> _WHAT YOU ARE ASKED TO DO_
From the records below, transcribe exactly the lines that begin at the line with "X187500000Y-97500000D03*" and end at the line with "X118780000Y-120260000D03*", both included.

> _GIVEN RECORDS_
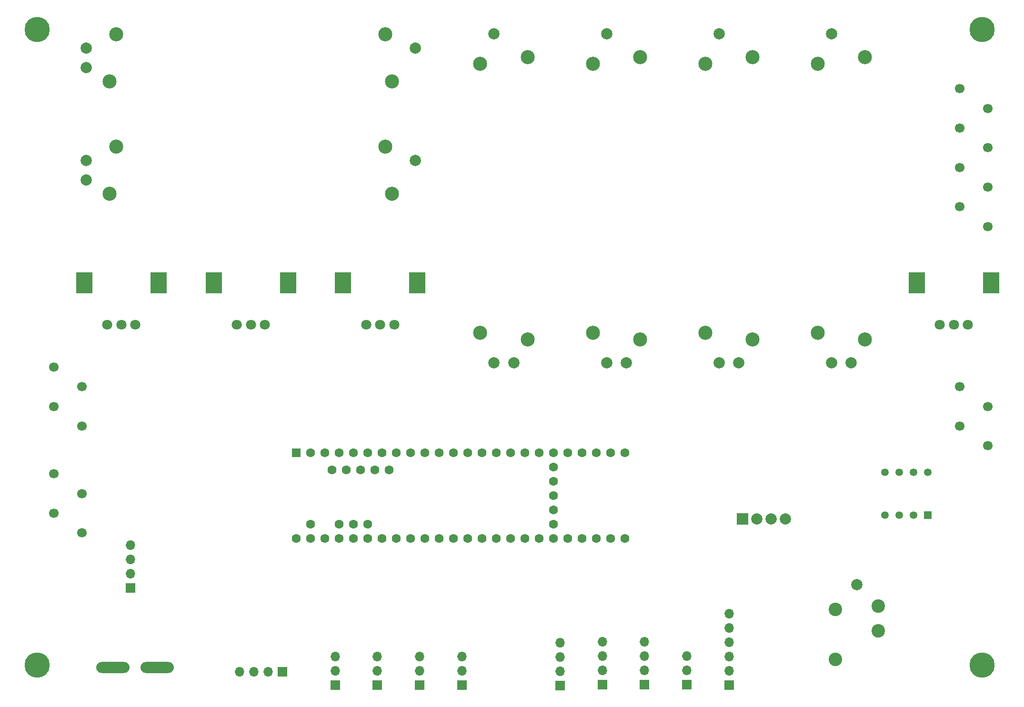
<source format=gbr>
G04 #@! TF.GenerationSoftware,KiCad,Pcbnew,5.1.2-f72e74a~84~ubuntu18.04.1*
G04 #@! TF.CreationDate,2019-07-06T16:20:52-06:00*
G04 #@! TF.ProjectId,colordance_mini,636f6c6f-7264-4616-9e63-655f6d696e69,rev?*
G04 #@! TF.SameCoordinates,Original*
G04 #@! TF.FileFunction,Soldermask,Top*
G04 #@! TF.FilePolarity,Negative*
%FSLAX46Y46*%
G04 Gerber Fmt 4.6, Leading zero omitted, Abs format (unit mm)*
G04 Created by KiCad (PCBNEW 5.1.2-f72e74a~84~ubuntu18.04.1) date 2019-07-06 16:20:52*
%MOMM*%
%LPD*%
G04 APERTURE LIST*
%ADD10C,1.700000*%
%ADD11R,1.700000X1.700000*%
%ADD12O,1.700000X1.700000*%
%ADD13C,2.000000*%
%ADD14C,2.500000*%
%ADD15R,3.000000X3.700000*%
%ADD16C,1.800000*%
%ADD17R,2.000000X2.000000*%
%ADD18R,1.350000X1.350000*%
%ADD19C,1.350000*%
%ADD20C,2.400000*%
%ADD21C,4.500000*%
%ADD22C,1.600000*%
%ADD23R,1.600000X1.600000*%
%ADD24O,5.930000X1.970000*%
G04 APERTURE END LIST*
D10*
X196000000Y-80000000D03*
X191000000Y-76500000D03*
X196000000Y-73000000D03*
X191000000Y-69500000D03*
X196000000Y-66000000D03*
X196000000Y-59000000D03*
X191000000Y-62500000D03*
X191000000Y-55500000D03*
D11*
X43600000Y-144300000D03*
D12*
X43600000Y-141760000D03*
X43600000Y-139220000D03*
X43600000Y-136680000D03*
D11*
X142500000Y-161500000D03*
D12*
X142500000Y-158960000D03*
X142500000Y-156420000D03*
D10*
X30000000Y-124000000D03*
X35000000Y-127500000D03*
X30000000Y-131000000D03*
X35000000Y-134500000D03*
X30000000Y-105000000D03*
X35000000Y-108500000D03*
X30000000Y-112000000D03*
X35000000Y-115500000D03*
X196000000Y-119000000D03*
X191000000Y-115500000D03*
X196000000Y-112000000D03*
X191000000Y-108500000D03*
D11*
X150000000Y-161580000D03*
D12*
X150000000Y-159040000D03*
X150000000Y-156500000D03*
X150000000Y-153960000D03*
X150000000Y-151420000D03*
X150000000Y-148880000D03*
D11*
X120000000Y-161620000D03*
D12*
X120000000Y-159080000D03*
X120000000Y-156540000D03*
X120000000Y-154000000D03*
D11*
X127500000Y-161500000D03*
D12*
X127500000Y-158960000D03*
X127500000Y-156420000D03*
X127500000Y-153880000D03*
D11*
X80000000Y-161580000D03*
D12*
X80000000Y-159040000D03*
X80000000Y-156500000D03*
D11*
X95000000Y-161580000D03*
D12*
X95000000Y-159040000D03*
X95000000Y-156500000D03*
D11*
X87500000Y-161580000D03*
D12*
X87500000Y-159040000D03*
X87500000Y-156500000D03*
D11*
X102500000Y-161580000D03*
D12*
X102500000Y-159040000D03*
X102500000Y-156500000D03*
D11*
X135000000Y-161500000D03*
D12*
X135000000Y-158960000D03*
X135000000Y-156420000D03*
X135000000Y-153880000D03*
D13*
X108250000Y-45750000D03*
X111750000Y-104250000D03*
D14*
X105800000Y-51100000D03*
X105800000Y-98900000D03*
X114200000Y-49900000D03*
X114200000Y-100100000D03*
D13*
X108250000Y-104250000D03*
X128250000Y-45750000D03*
X131750000Y-104250000D03*
D14*
X125800000Y-51100000D03*
X125800000Y-98900000D03*
X134200000Y-49900000D03*
X134200000Y-100100000D03*
D13*
X128250000Y-104250000D03*
X94250000Y-48250000D03*
X35750000Y-51750000D03*
D14*
X88900000Y-45800000D03*
X41100000Y-45800000D03*
X90100000Y-54200000D03*
X39900000Y-54200000D03*
D13*
X35750000Y-48250000D03*
X94250000Y-68250000D03*
X35750000Y-71750000D03*
D14*
X88900000Y-65800000D03*
X41100000Y-65800000D03*
X90100000Y-74200000D03*
X39900000Y-74200000D03*
D13*
X35750000Y-68250000D03*
X148250000Y-45750000D03*
X151750000Y-104250000D03*
D14*
X145800000Y-51100000D03*
X145800000Y-98900000D03*
X154200000Y-49900000D03*
X154200000Y-100100000D03*
D13*
X148250000Y-104250000D03*
X168250000Y-45750000D03*
X171750000Y-104250000D03*
D14*
X165800000Y-51100000D03*
X165800000Y-98900000D03*
X174200000Y-49900000D03*
X174200000Y-100100000D03*
D13*
X168250000Y-104250000D03*
D15*
X35400000Y-90000000D03*
X48600000Y-90000000D03*
D16*
X42000000Y-97500000D03*
X39500000Y-97500000D03*
X44500000Y-97500000D03*
D15*
X58400000Y-90000000D03*
X71600000Y-90000000D03*
D16*
X65000000Y-97500000D03*
X62500000Y-97500000D03*
X67500000Y-97500000D03*
D15*
X81400000Y-90000000D03*
X94600000Y-90000000D03*
D16*
X88000000Y-97500000D03*
X85500000Y-97500000D03*
X90500000Y-97500000D03*
D15*
X183400000Y-90000000D03*
X196600000Y-90000000D03*
D16*
X190000000Y-97500000D03*
X187500000Y-97500000D03*
X192500000Y-97500000D03*
D17*
X152420000Y-132000000D03*
D13*
X154960000Y-132000000D03*
X157500000Y-132000000D03*
X160040000Y-132000000D03*
D18*
X185310000Y-131310000D03*
D19*
X182770000Y-131310000D03*
X180230000Y-131310000D03*
X177690000Y-131310000D03*
X177690000Y-123690000D03*
X180230000Y-123690000D03*
X182770000Y-123690000D03*
X185310000Y-123690000D03*
D13*
X172690000Y-143685000D03*
D20*
X168880000Y-148135000D03*
X176500000Y-147500000D03*
X168880000Y-157025000D03*
X176500000Y-151945000D03*
D21*
X195000000Y-45000000D03*
X27000000Y-158000000D03*
X27000000Y-45000000D03*
X195000000Y-158000000D03*
D22*
X113700000Y-120260000D03*
X116240000Y-120260000D03*
X118780000Y-120260000D03*
X121320000Y-120260000D03*
X111160000Y-120260000D03*
X108620000Y-120260000D03*
X106080000Y-120260000D03*
X123860000Y-120260000D03*
X126400000Y-120260000D03*
X128940000Y-120260000D03*
X131480000Y-120260000D03*
X118780000Y-122800000D03*
X118780000Y-125340000D03*
X118780000Y-127880000D03*
X118780000Y-130420000D03*
X118780000Y-132960000D03*
X131480000Y-135500000D03*
X128940000Y-135500000D03*
X126400000Y-135500000D03*
X123860000Y-135500000D03*
X121320000Y-135500000D03*
X118780000Y-135500000D03*
X116240000Y-135500000D03*
X113700000Y-135500000D03*
X103540000Y-120260000D03*
X101000000Y-120260000D03*
X98460000Y-120260000D03*
X95920000Y-120260000D03*
X93380000Y-120260000D03*
X90840000Y-120260000D03*
X88300000Y-120260000D03*
X85760000Y-120260000D03*
X83220000Y-120260000D03*
X80680000Y-120260000D03*
X78140000Y-120260000D03*
X75600000Y-120260000D03*
D23*
X73060000Y-120260000D03*
D22*
X111160000Y-135500000D03*
X108620000Y-135500000D03*
X106080000Y-135500000D03*
X103540000Y-135500000D03*
X101000000Y-135500000D03*
X98460000Y-135500000D03*
X95920000Y-135500000D03*
X93380000Y-135500000D03*
X90840000Y-135500000D03*
X88300000Y-135500000D03*
X85760000Y-135500000D03*
X83220000Y-135500000D03*
X80680000Y-135500000D03*
X78140000Y-135500000D03*
X75600000Y-135500000D03*
X73060000Y-135500000D03*
X75600000Y-132960000D03*
X80680000Y-132960000D03*
X83220000Y-132960000D03*
X85760000Y-132960000D03*
X79410000Y-123260000D03*
X81950000Y-123260000D03*
X84490000Y-123260000D03*
X87030000Y-123260000D03*
X89570000Y-123260000D03*
D11*
X70600000Y-159200000D03*
D12*
X68060000Y-159200000D03*
X65520000Y-159200000D03*
X62980000Y-159200000D03*
D24*
X48350000Y-158400000D03*
X40450000Y-158400000D03*
M02*

</source>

> _WRITTEN RESPONSE_
X187500000Y-97500000D03*
X192500000Y-97500000D03*
D17*
X152420000Y-132000000D03*
D13*
X154960000Y-132000000D03*
X157500000Y-132000000D03*
X160040000Y-132000000D03*
D18*
X185310000Y-131310000D03*
D19*
X182770000Y-131310000D03*
X180230000Y-131310000D03*
X177690000Y-131310000D03*
X177690000Y-123690000D03*
X180230000Y-123690000D03*
X182770000Y-123690000D03*
X185310000Y-123690000D03*
D13*
X172690000Y-143685000D03*
D20*
X168880000Y-148135000D03*
X176500000Y-147500000D03*
X168880000Y-157025000D03*
X176500000Y-151945000D03*
D21*
X195000000Y-45000000D03*
X27000000Y-158000000D03*
X27000000Y-45000000D03*
X195000000Y-158000000D03*
D22*
X113700000Y-120260000D03*
X116240000Y-120260000D03*
X118780000Y-120260000D03*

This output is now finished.